Stored records
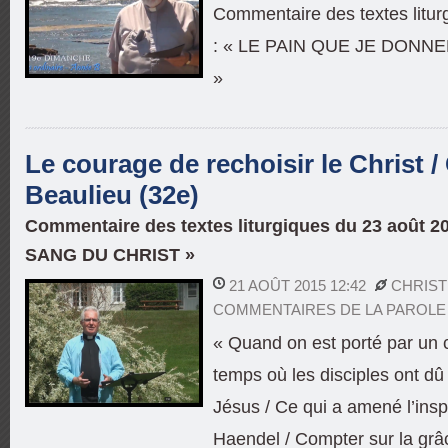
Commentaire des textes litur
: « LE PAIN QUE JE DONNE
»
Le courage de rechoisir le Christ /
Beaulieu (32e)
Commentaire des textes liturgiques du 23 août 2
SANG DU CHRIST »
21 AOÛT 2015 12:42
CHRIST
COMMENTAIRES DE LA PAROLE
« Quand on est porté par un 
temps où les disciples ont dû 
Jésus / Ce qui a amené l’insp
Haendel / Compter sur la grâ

* * *

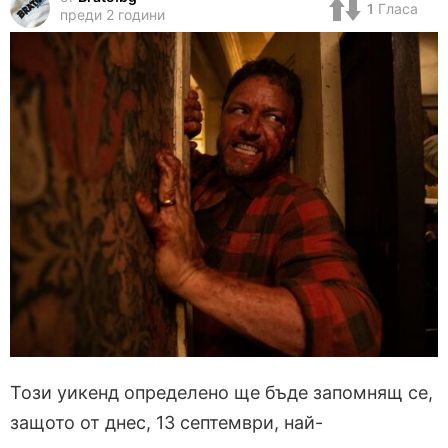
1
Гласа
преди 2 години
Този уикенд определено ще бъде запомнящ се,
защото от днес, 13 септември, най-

...

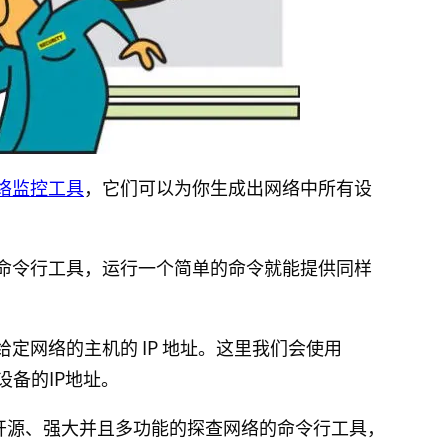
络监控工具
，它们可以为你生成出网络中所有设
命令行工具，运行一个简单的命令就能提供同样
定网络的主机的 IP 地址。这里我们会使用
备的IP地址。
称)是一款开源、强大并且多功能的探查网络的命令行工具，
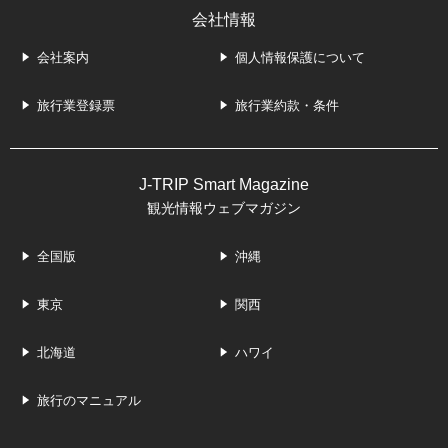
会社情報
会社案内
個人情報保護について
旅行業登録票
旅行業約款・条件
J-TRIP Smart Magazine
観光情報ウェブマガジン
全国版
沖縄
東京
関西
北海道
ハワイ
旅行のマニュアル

**Activity**.
Only lines that include "textes" belong in the answer; return them from the entries above.

**Written answer**.
Commentaire des textes litur
Commentaire des textes liturgiques du 23 août 2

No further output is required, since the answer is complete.